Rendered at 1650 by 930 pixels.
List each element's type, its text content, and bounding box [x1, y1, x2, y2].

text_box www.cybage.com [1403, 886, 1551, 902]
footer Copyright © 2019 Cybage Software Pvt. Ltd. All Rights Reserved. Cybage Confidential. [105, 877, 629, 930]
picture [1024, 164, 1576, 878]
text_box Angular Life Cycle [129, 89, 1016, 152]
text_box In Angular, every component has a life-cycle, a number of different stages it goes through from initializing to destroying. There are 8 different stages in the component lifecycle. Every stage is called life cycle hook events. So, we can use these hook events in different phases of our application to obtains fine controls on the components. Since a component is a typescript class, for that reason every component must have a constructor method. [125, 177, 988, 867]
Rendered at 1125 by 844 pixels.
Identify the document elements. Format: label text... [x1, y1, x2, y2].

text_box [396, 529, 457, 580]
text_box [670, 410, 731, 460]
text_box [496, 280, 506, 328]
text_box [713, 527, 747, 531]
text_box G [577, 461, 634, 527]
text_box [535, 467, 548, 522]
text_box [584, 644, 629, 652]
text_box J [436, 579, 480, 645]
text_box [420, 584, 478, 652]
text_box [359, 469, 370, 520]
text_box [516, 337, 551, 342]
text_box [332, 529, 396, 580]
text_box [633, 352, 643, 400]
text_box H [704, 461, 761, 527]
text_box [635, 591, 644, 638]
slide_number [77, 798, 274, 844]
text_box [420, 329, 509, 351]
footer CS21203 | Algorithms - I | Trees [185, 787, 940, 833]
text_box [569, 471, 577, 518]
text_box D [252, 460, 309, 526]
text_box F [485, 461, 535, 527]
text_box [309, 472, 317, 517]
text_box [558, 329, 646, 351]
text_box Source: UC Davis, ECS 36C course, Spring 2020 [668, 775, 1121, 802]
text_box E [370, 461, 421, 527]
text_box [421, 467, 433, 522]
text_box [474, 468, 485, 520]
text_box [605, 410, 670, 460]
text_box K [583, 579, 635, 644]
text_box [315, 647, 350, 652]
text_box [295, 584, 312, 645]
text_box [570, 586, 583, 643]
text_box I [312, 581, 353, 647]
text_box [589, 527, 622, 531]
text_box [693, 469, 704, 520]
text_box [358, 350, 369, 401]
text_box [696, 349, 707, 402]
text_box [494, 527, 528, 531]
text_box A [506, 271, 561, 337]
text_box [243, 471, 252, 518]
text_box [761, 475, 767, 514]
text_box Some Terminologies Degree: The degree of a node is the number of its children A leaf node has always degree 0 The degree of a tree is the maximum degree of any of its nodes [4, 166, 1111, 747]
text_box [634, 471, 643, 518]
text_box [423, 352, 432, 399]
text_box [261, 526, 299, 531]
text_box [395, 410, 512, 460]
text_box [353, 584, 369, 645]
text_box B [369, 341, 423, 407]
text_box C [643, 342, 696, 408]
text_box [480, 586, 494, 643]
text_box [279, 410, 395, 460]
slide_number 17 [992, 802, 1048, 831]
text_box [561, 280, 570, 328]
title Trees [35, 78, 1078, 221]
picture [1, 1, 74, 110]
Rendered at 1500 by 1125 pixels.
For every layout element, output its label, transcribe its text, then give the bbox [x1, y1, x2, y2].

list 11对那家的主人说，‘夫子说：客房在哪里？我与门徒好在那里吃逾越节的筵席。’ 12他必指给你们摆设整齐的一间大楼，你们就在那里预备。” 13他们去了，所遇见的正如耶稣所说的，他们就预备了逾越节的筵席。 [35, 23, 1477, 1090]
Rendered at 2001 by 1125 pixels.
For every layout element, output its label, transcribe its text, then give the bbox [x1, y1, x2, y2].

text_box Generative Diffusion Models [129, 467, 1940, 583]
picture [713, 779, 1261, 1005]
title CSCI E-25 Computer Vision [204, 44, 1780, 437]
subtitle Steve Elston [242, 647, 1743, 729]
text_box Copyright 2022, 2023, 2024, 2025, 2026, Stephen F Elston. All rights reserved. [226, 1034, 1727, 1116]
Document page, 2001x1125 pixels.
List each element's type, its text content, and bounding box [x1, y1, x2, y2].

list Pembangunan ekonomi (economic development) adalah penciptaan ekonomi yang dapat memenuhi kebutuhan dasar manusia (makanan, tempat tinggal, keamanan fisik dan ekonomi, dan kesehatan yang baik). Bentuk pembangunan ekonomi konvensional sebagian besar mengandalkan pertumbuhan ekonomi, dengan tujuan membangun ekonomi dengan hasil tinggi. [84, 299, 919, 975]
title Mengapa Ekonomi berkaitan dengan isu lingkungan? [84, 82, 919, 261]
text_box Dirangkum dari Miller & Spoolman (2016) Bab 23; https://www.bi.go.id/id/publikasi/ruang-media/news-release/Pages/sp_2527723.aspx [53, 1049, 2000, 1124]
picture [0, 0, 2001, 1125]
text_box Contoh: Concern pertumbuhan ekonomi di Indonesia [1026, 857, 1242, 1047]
---
● **Problem description**:
Search the material above for lines containing the string "pixels", then pull them out.

● **Answer box**:
Rendered at 1650 by 930 pixels.
Rendered at 1125 by 844 pixels.
Rendered at 1500 by 1125 pixels.
Rendered at 2001 by 1125 pixels.
Document page, 2001x1125 pixels.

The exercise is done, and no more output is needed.